Our site crashed twice this week (Attention). Slow servers cost us $50K in lost sales monthly (Need). Upgrading to cloud infrastructure solves this (Satisfaction). Imagine zero downtime during our next launch (Visualization). Let's approve the $30K budget today (Action).

When you’ll use it

Structuring a sales pitch from attention-grabbing stat through to a signed contract ask

Organizing a town-hall on a policy change toward a clear vote-yes action

Framing a safety briefing from incident risk to the specific behavior change requested

Building a nonprofit appeal that moves donors from awareness to a recurring pledge

Pro tip

Hook them, show the problem, present your solution, paint the picture, then ask.

Questions & answers

What is Monroe's Motivated Sequence in presentations?

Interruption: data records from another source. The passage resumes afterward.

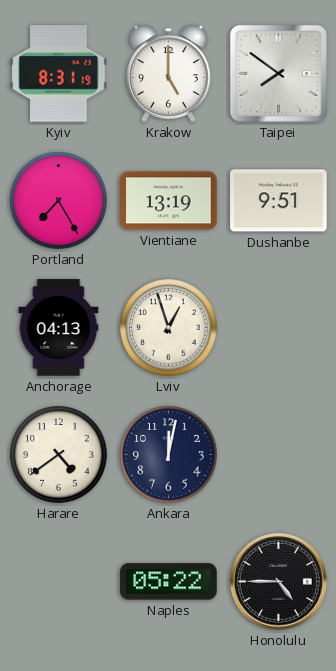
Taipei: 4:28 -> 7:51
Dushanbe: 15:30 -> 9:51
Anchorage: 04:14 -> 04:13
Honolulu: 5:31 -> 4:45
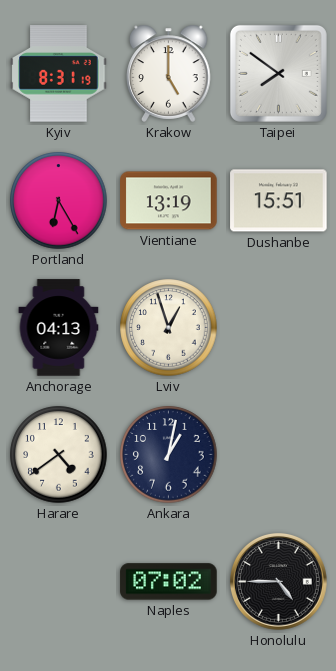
Portland: 7:25 -> 6:25
Dushanbe: 9:51 -> 15:51
Ankara: 12:02 -> 1:02
Naples: 05:22 -> 07:02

Monroe's Motivated Sequence is a five-step persuasive structure: Attention (hook), Need (problem), Satisfaction (solution), Visualization (benefits/consequences), and Action (call to action). It's designed to motivate audiences toward specific behavior change.

When should I use Monroe's Motivated Sequence in business presentations?

Use Monroe's Motivated Sequence for persuasive presentations where you need to motivate action: sales presentations, change management, policy proposals, or any situation where you need to convince audiences to adopt new behaviors or make decisions.

How is Monroe's Motivated Sequence different from problem-solution structure?

Monroe's Motivated Sequence adds emotional engagement through the attention step and visualization of consequences, making it more persuasive. Problem-solution is more logical and direct, while Monroe's approach includes psychological motivation and emotional appeals for stronger influence.